To the Editor,

The following is an address to Athens City Council, albeit a circuitous route, via response to Edward Newman’s Letter to the Editor, Athens News, May 14, 2020.

In regards to the pending City of Athens waste contract:

Master Newman,

There are at least two flaws in any argument for adopting this [solid waste] contract [as presently drafted].

Adding to the waste stream in order to get to zero waste not only needlessly consumes resources, but prolongs the journey, presuming that zero waste is attainable in the first place, much less in an economic system that doesn’t proactively create or support markets for wastes.

Let “us” simplify this. Take a one-size-fits-all policy, or one nearly so. Apply it to pants. Overnight you have everyone wearing pants, despite a fair percentage better served by skirts. You have thin people with their pants falling off. You have portly people that can’t fit into their pants. You have baggy pants requiring suspenders and only a small percentage of the population with their pants fitted properly.

Also discounted are the added materials, labor and energy needed to manufacture suspenders and over-sized belts for all those souls who never before needed them prior to issuance of the “City’s” (yes, the “City’s”) new brand of pants.

If you’re a fast food drive thru like Burger King or McDonalds, where dollars per units of production [are] your soul driver, one-size-fits all or limited SKUs is paramount. And that approach in some or even large part makes a degree of sense relative to a waste contract.

But that approach also homogenizes the entirety of Athens. Those who are already proactive and who compost pay for those that don’t – a tax on services neither used or needed.
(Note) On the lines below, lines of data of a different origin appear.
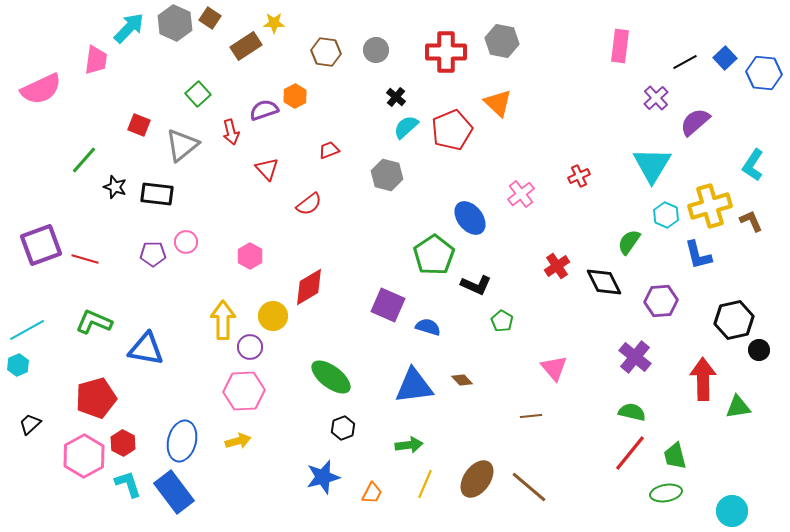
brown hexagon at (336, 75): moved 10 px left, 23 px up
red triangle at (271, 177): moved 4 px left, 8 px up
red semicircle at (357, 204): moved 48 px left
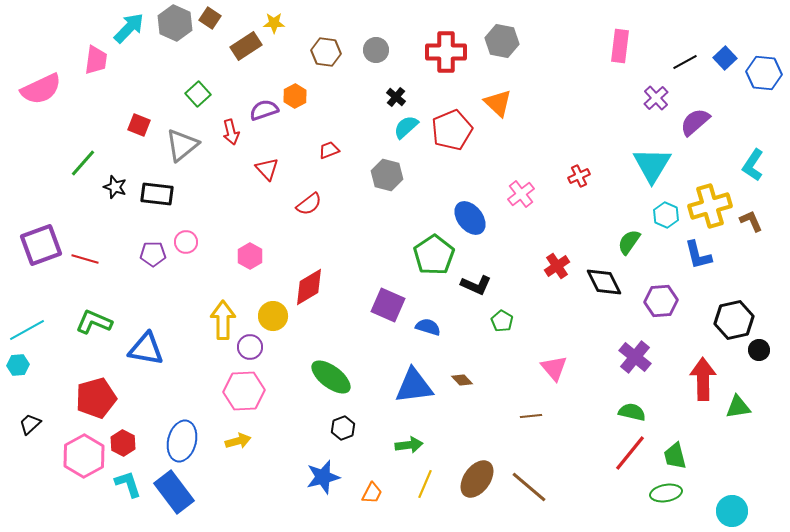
green line at (84, 160): moved 1 px left, 3 px down
cyan hexagon at (18, 365): rotated 20 degrees clockwise
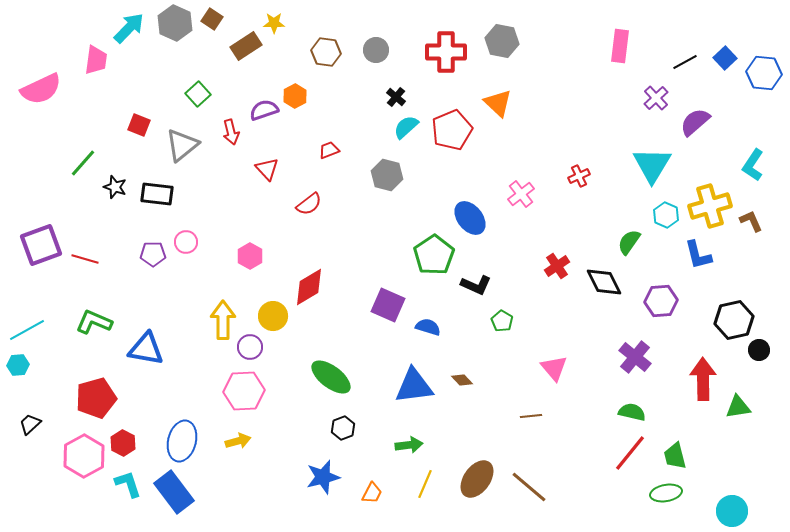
brown square at (210, 18): moved 2 px right, 1 px down
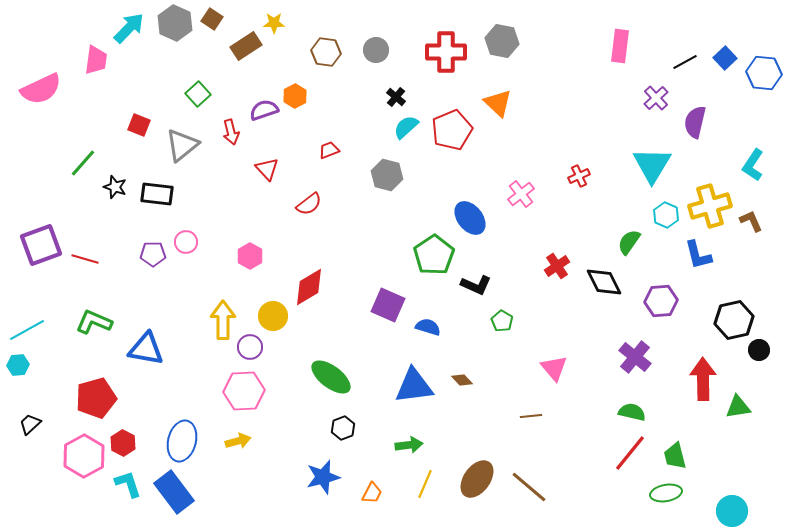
purple semicircle at (695, 122): rotated 36 degrees counterclockwise
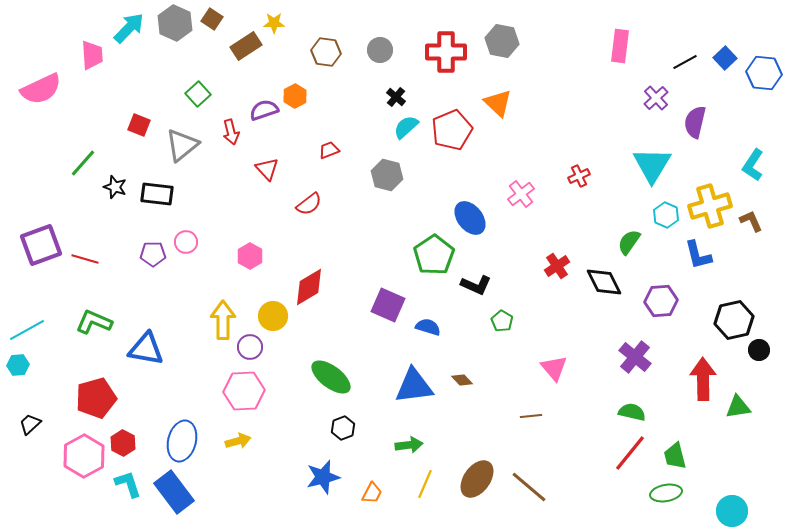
gray circle at (376, 50): moved 4 px right
pink trapezoid at (96, 60): moved 4 px left, 5 px up; rotated 12 degrees counterclockwise
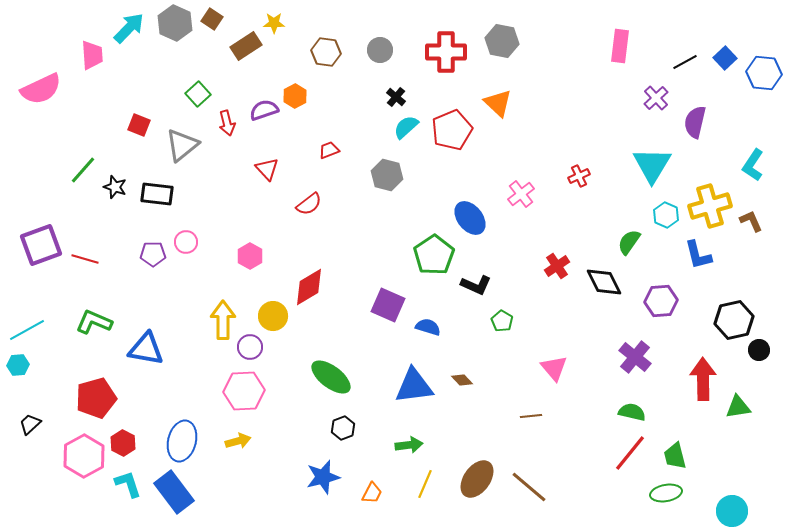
red arrow at (231, 132): moved 4 px left, 9 px up
green line at (83, 163): moved 7 px down
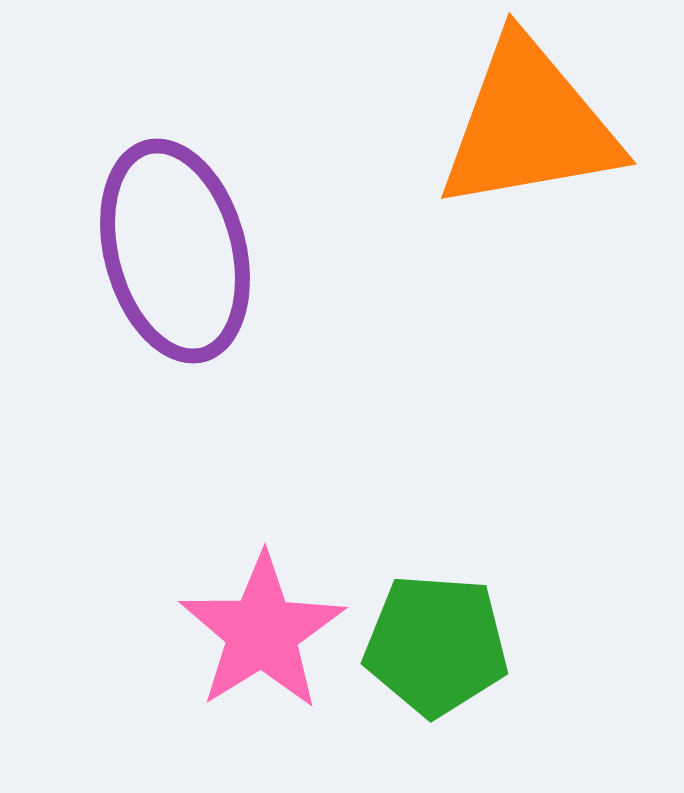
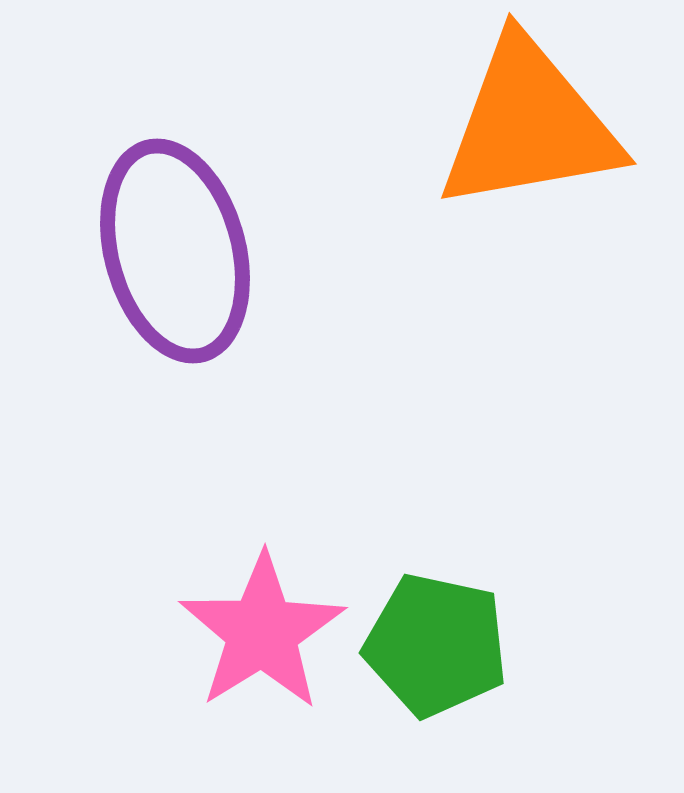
green pentagon: rotated 8 degrees clockwise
In this contract there is apparently no definitive waiver, directive or apportionment for any vendor to detour, allowing for creative alternatives leading to the reduction of collection stops, escalation of on-site composting, mulching on site, reduced fuel consumption, lessened need to purchase compost, mulch and fertilizer through commercial outlets, reduced aggregate and personal water consumption, reduced personal and aggregate carbon footprint, or reduced risk to citizens.

All that opportunity lost due to a less than adequately considered and penned waste contract by City employees and leaders, who are either over-taxed, under-informed or under-concerned.

In its present state, this contract is based upon drive-thru math. It’s a boilerplate and gill-net proposal lacking by perhaps half all the inventiveness deserving of a self-professed progressive government and community, where needless by-catch is once again relegated to the level of “acceptable loss” or economic necessity, when it’s not and needn’t be.

If adopted as written, the City’s presumably progressive leaders will once again do a disservice to all minds and abilities – self-confessed progressives or not – of the Athens community, as it doesn’t meet the City’s potential by half.